- Madaba Jordan

Information
- Type: Private, boarding International school
- Motto: Floreat Scientia
- Established: 2007
- Head of School: Penny Townsend
- Grades: 7–12
- Gender: Co-educational
- Colors: Red, blue, and gold
- Athletics: Co-educational curricular activities
- Mascot: Lion
- Website: kingsacademy.edu.jo

= King's Academy =

King's Academy (Arabic transliteration: "كينغز أكاديمي") is an independent, co-educational boarding and day school for students in grades 7 to 12 in Madaba-Manja, Jordan. It is named in honor of King Abdullah II of Jordan and seeks to fulfill His Majesty's vision of producing "a new generation of enlightened and creative minds."

King Abdullah attended high school at Deerfield Academy in the United States as there was no school of comparable standing in Jordan when he was a boy, but his son Crown Prince Hussein enrolled in the new school's second incoming class (2008). The school's first headmaster, Dr. Eric Widmer, was a past headmaster of Deerfield.

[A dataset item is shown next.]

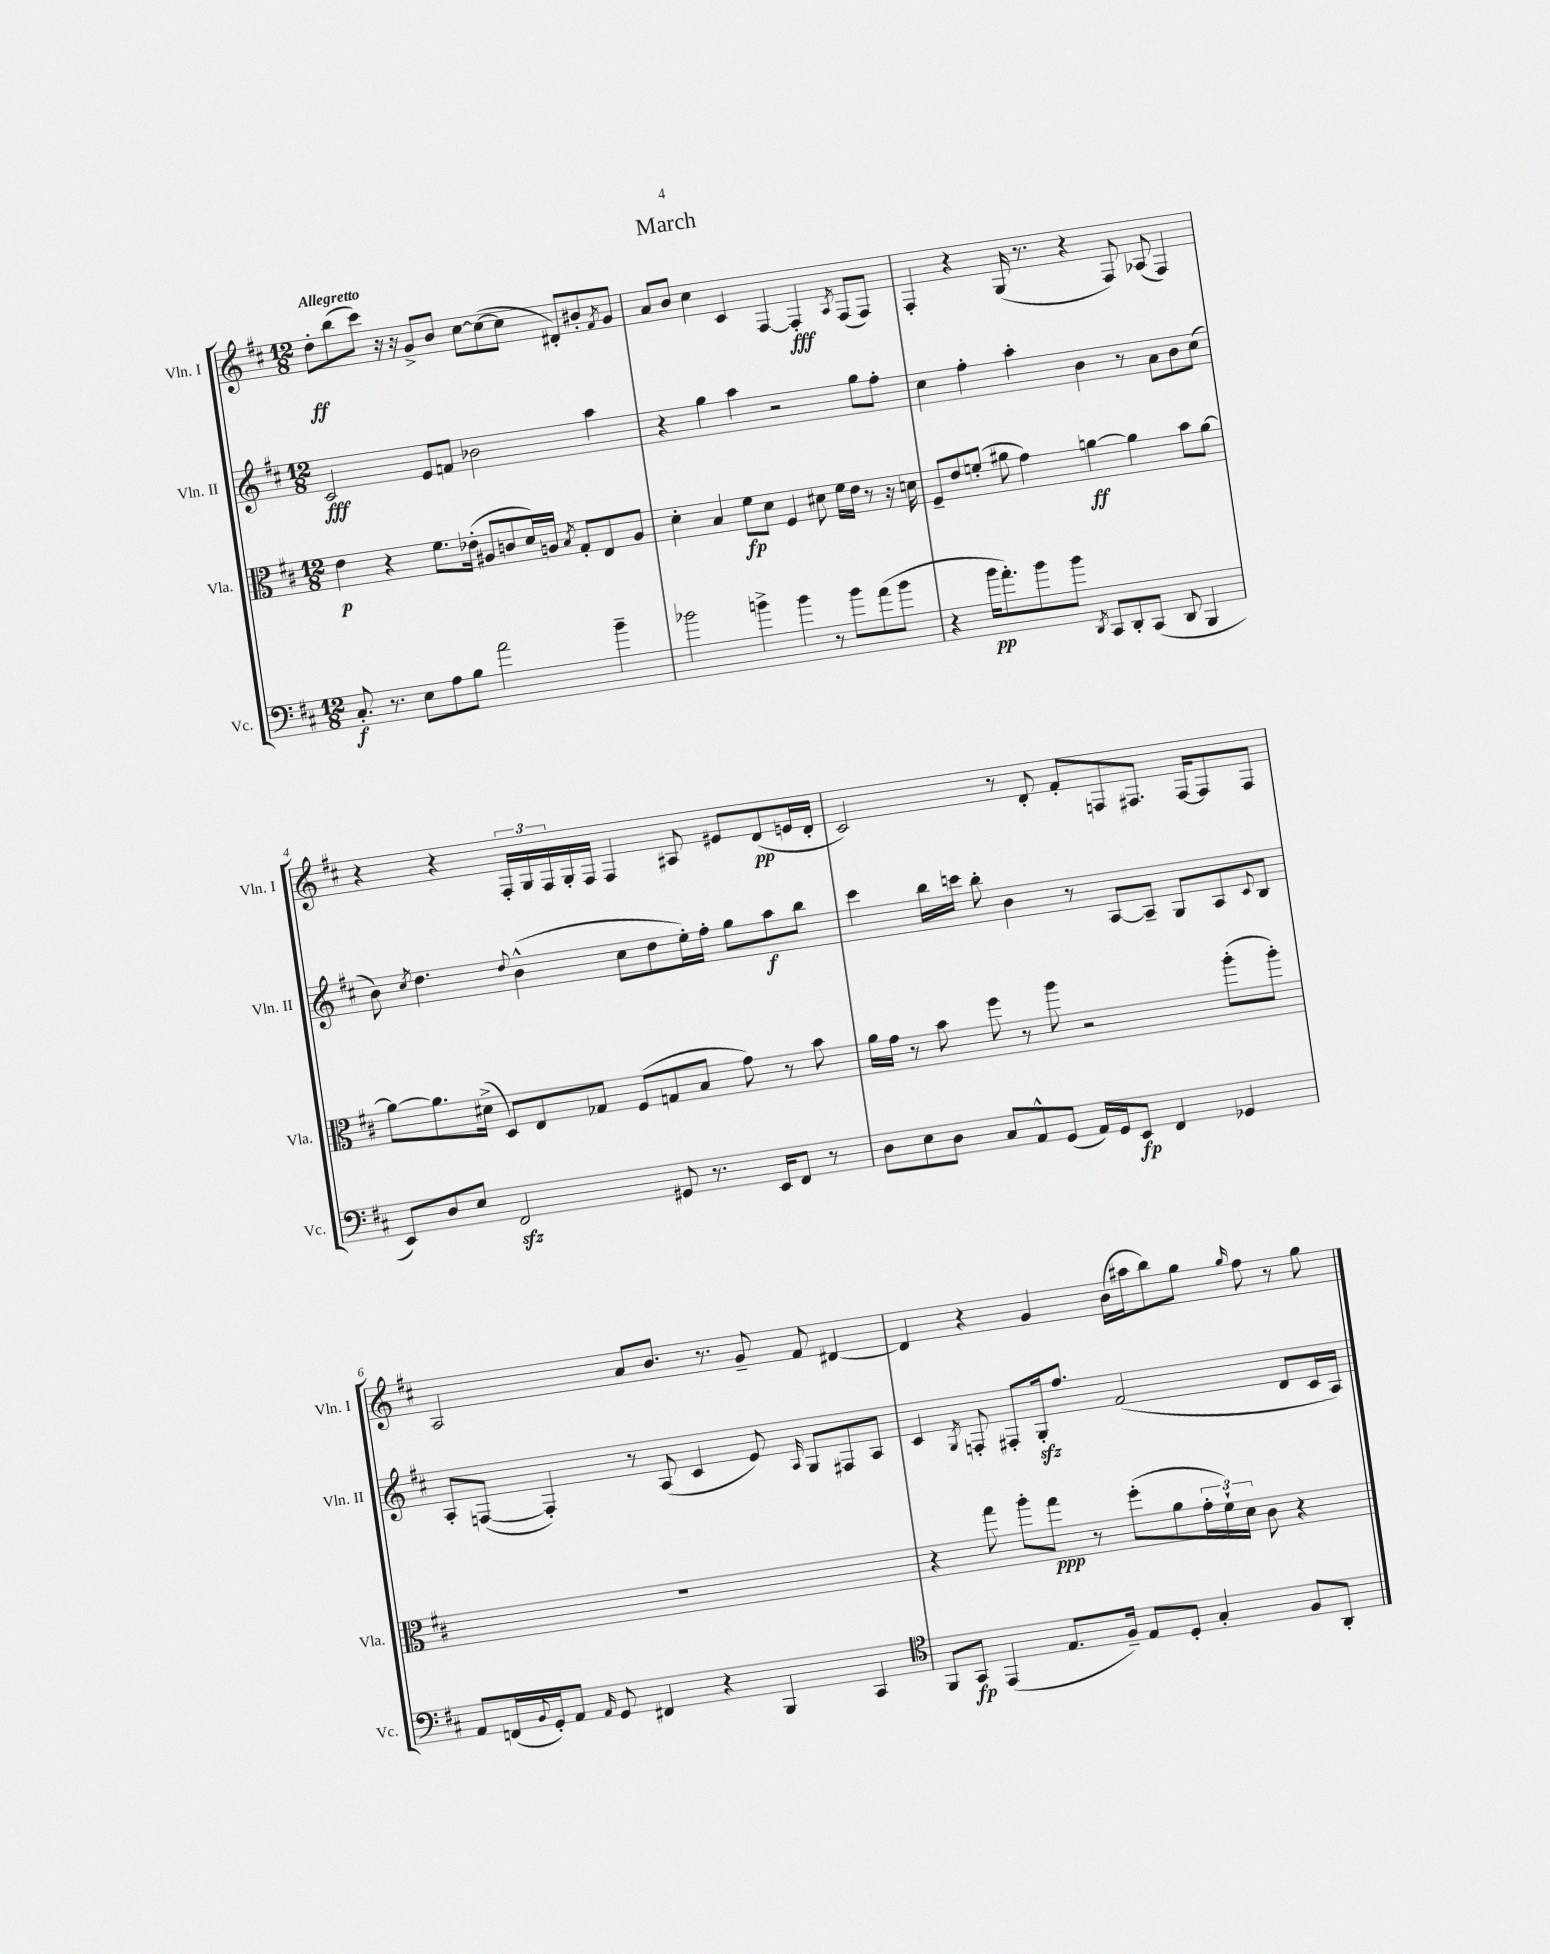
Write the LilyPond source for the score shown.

The primary language of instruction at King's Academy is English. Both Arabic-speaking and non-Arabic-speaking students are required to study Arabic. The academy is a member of the G30 Schools group.

The school is included in The Schools Index as one of the 150 best private schools in the world and among top 15 schools in the Middle East.

==Location and campus==

The campus and buildings are constructed on a 575-dunum (144-acre) site and comprise some 35 major buildings.

===Athletic facilities===
The athletic facilities include a semi-Olympic swimming pool, tennis court, squash court, handball, and basketball courts, and cardio and weight training facilities. There is also an outdoor sports stadium that includes a full-size football field, two additional football fields, and a track.

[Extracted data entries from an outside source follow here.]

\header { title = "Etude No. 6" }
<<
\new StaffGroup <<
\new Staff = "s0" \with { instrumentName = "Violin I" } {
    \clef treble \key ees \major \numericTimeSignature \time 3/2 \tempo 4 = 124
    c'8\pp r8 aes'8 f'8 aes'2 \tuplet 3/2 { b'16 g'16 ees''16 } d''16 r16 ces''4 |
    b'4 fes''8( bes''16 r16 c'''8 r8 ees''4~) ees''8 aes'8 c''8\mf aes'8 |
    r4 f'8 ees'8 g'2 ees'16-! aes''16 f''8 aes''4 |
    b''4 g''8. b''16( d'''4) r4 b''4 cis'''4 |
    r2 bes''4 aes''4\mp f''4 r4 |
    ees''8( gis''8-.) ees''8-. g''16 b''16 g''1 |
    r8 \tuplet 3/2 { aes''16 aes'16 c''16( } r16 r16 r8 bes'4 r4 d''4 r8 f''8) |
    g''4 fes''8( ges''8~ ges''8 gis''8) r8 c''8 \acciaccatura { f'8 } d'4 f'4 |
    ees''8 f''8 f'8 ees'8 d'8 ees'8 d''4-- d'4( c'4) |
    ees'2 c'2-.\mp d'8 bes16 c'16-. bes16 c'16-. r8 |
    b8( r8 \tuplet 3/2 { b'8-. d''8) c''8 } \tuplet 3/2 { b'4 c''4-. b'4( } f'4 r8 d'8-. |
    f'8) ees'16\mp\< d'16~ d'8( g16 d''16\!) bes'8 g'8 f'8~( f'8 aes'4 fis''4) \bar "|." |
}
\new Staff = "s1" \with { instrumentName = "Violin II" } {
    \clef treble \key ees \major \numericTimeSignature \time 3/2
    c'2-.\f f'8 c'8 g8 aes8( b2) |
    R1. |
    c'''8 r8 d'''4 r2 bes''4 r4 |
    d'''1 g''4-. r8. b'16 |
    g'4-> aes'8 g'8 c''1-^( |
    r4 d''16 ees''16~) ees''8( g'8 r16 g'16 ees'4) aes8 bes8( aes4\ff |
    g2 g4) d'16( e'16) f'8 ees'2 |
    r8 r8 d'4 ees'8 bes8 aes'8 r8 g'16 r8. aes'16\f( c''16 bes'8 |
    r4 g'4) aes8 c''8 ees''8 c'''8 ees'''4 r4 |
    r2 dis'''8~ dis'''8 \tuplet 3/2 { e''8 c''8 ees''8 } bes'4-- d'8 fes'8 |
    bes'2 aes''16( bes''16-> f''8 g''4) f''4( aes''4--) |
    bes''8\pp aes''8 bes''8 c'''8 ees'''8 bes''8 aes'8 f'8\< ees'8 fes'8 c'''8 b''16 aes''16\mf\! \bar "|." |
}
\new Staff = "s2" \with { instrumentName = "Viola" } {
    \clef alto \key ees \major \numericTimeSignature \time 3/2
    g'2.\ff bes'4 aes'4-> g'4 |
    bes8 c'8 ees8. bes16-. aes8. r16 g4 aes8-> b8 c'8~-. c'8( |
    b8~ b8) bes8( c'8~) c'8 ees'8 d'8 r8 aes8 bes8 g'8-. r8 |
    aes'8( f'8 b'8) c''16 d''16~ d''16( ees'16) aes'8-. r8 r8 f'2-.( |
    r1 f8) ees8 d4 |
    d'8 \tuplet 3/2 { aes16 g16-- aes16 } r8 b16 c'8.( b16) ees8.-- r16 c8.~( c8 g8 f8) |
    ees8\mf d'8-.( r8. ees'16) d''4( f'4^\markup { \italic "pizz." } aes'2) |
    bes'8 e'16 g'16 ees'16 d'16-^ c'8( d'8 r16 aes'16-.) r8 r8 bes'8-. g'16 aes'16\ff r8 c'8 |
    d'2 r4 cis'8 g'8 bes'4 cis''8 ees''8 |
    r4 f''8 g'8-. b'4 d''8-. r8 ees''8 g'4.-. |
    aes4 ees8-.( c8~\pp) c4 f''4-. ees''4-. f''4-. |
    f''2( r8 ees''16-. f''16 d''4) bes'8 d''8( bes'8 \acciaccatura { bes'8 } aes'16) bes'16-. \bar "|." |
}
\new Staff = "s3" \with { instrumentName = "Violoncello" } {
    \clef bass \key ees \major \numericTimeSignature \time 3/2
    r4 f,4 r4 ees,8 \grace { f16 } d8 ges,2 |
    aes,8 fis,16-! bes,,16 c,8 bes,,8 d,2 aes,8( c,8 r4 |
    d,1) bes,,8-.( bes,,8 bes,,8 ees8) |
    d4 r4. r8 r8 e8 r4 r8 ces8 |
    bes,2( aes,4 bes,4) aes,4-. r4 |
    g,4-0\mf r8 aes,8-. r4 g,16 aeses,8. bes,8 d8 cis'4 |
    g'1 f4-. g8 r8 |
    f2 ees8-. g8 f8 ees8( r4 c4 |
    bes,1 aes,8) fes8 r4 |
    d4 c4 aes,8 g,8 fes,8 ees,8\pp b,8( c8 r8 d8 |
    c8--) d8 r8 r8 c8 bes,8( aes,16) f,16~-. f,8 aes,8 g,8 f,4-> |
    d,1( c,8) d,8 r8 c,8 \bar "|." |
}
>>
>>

===King Abdullah II Spiritual Center===
The King Abdullah II Spiritual Center is a multi-faith spiritual center that is available for use to all members of the school community, regardless of their faith. Both the indoor prayer room and the open-air courtyard are available for use at all times by students, faculty, staff, and campus visitors.

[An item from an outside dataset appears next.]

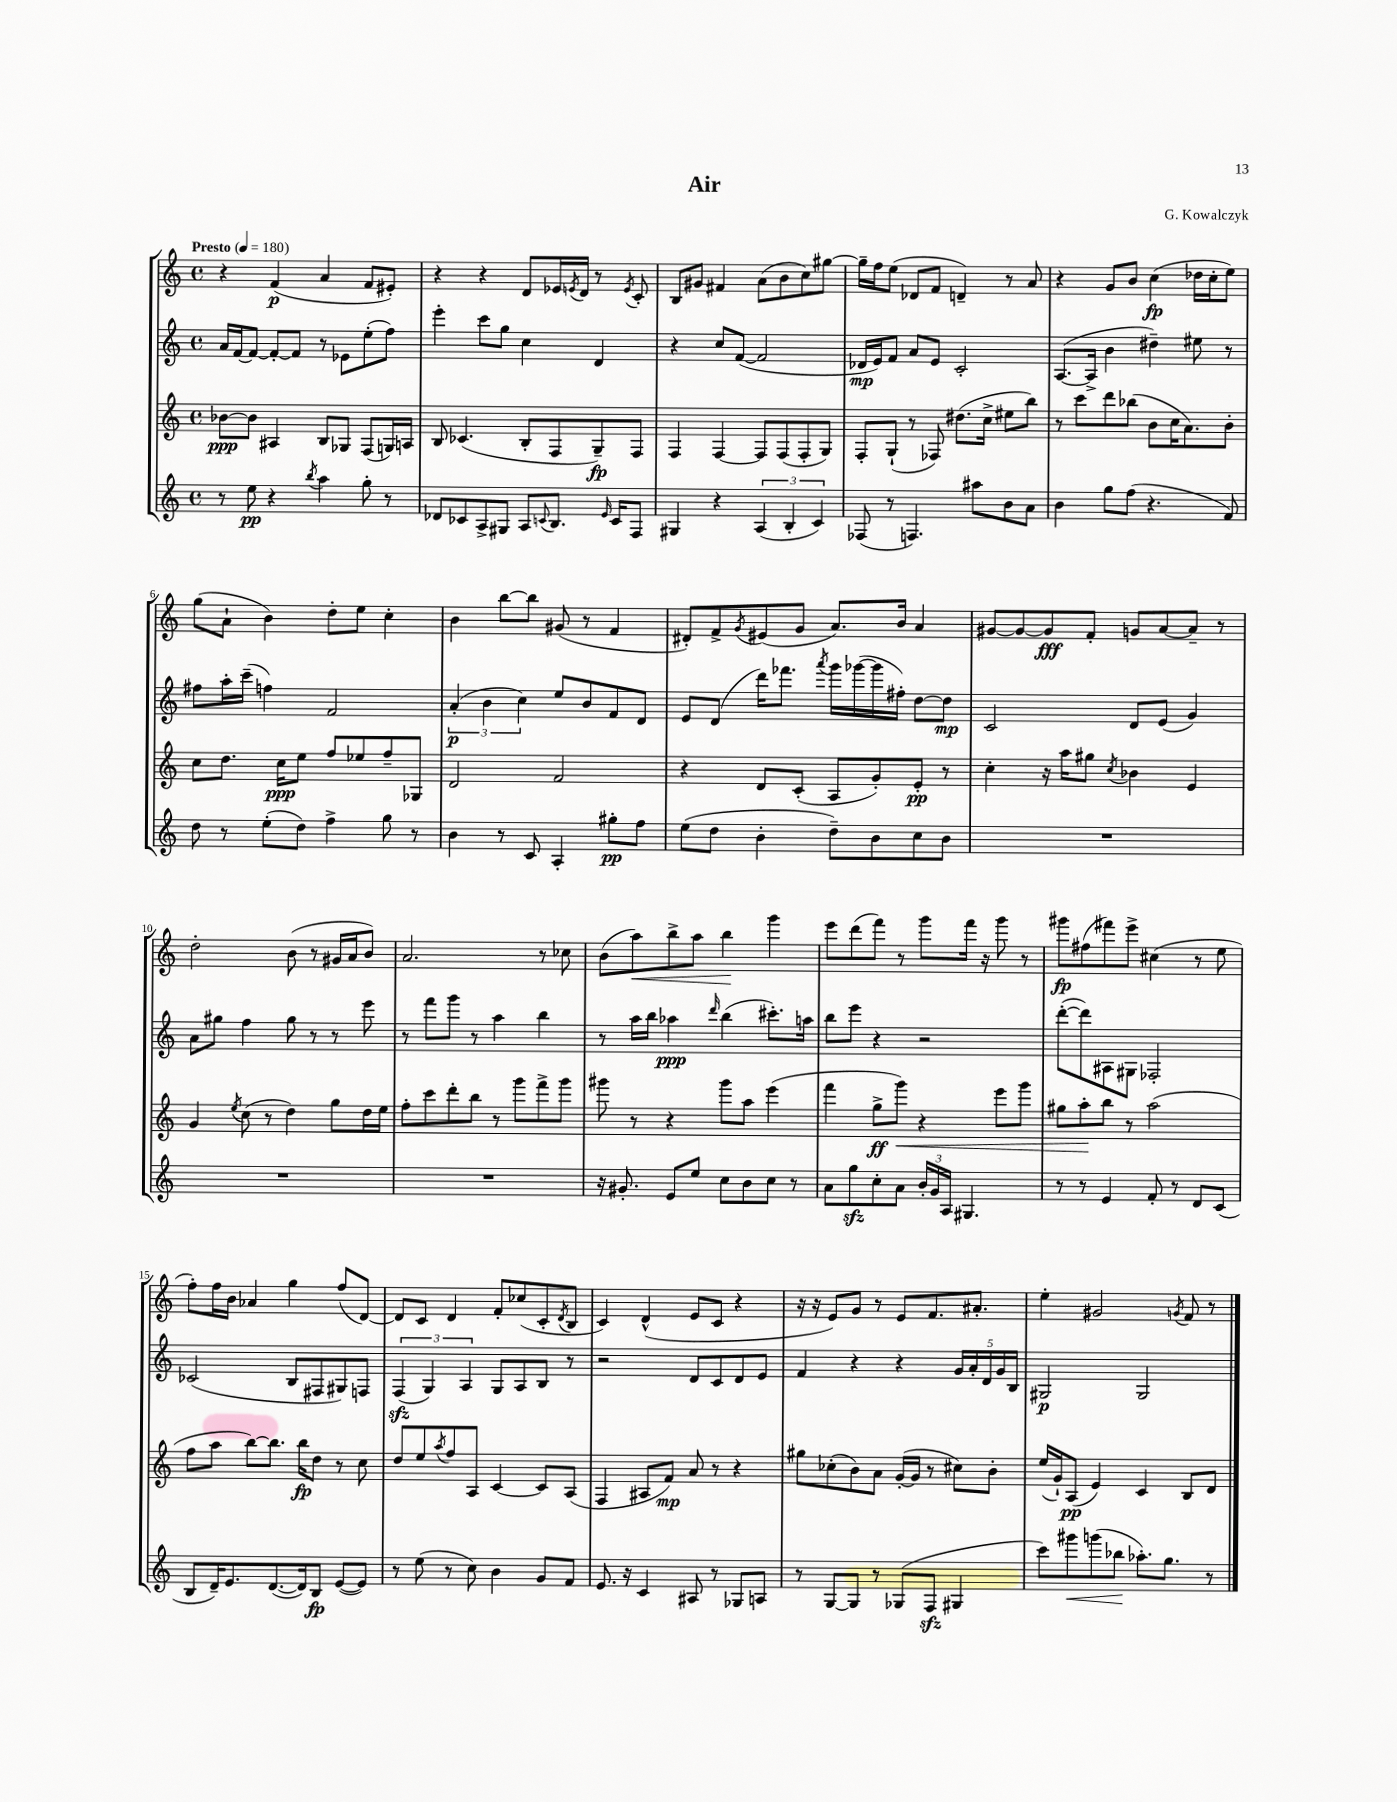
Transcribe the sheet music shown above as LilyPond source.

===The Abdul Majeed Shoman Auditorium===
The Abdul Majeed Shoman Auditorium holds around 200 people and is the location of both school and community events including concerts, student recitals, plays, and dance performances. Students and faculty members gather here for weekly school meetings.

===The Sheikh Jabir Al-Ahmad Al-Sabah Building===
The building has a total area of 2,200 square meters and houses the Middle School, the Office of the Headmaster, and the Office of Admissions.

===The HRH Sheikh Mohammed Bin Rashid Al Maktoum Library===
For use by students, faculty, staff and guests of King's Academy, the HRH Sheikh Mohammed Bin Rashid Al Maktoum Library holds 50,000 volumes.

==Student body==
The King's Academy campus was built to accommodate both day and boarding students, the latter comprising about 60 percent of the student body.

For the 2025–2026 academic year, 484 students were enrolled at the school, representing some 40 countries in the Middle East and around the world. Of these students, 45 percent are female, and 55 percent are male.

Approximately 40% of students receive financial aid.

==Academics==
The school's curriculum is based on the American Advanced Placement (AP) program, and the Middle School curriculum is based on the College Board’s QUEST framework for teaching and learning. Students intending to attend a Jordanian university or gain certain professional licenses in Jordan can obtain a certificate of Tawjihi equivalency in lieu of taking the national Tawjihi examination. The primary language of instruction at King's Academy is English, but the study of Arabic is required of all students.

King's Academy is accredited by the New England Association of Schools and Colleges. It is a founding member of Global Online Academy, a member of G30 Schools, and a Round Square school.